### What you need to do
There is material below. Print exactly the lines starting at the line with "администрацией местного муниципалитета" and ending at the line with "Свободное время действительно при отсутствии", ends included, and no others.

### Records provided
----

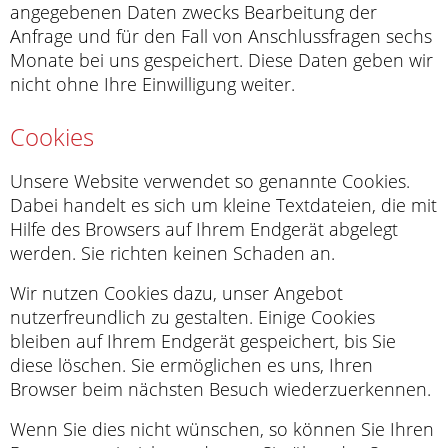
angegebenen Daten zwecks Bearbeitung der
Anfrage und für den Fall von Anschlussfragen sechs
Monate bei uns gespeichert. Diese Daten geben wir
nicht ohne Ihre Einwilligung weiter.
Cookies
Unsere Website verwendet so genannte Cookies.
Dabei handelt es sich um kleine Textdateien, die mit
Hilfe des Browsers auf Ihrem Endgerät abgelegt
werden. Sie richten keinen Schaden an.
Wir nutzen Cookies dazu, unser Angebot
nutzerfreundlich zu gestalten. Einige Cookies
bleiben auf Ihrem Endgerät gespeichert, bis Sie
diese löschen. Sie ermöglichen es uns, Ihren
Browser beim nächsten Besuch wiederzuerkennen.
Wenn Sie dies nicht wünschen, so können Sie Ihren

----

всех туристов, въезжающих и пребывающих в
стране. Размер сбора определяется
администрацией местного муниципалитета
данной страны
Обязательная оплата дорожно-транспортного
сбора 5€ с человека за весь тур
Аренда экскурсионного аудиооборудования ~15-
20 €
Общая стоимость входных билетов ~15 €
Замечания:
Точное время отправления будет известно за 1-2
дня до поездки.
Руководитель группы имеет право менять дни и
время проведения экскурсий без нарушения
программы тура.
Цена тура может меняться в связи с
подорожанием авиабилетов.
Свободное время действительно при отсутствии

----

### Result
администрацией местного муниципалитета
данной страны
Обязательная оплата дорожно-транспортного
сбора 5€ с человека за весь тур
Аренда экскурсионного аудиооборудования ~15-
20 €
Общая стоимость входных билетов ~15 €
Замечания:
Точное время отправления будет известно за 1-2
дня до поездки.
Руководитель группы имеет право менять дни и
время проведения экскурсий без нарушения
программы тура.
Цена тура может меняться в связи с
подорожанием авиабилетов.
Свободное время действительно при отсутствии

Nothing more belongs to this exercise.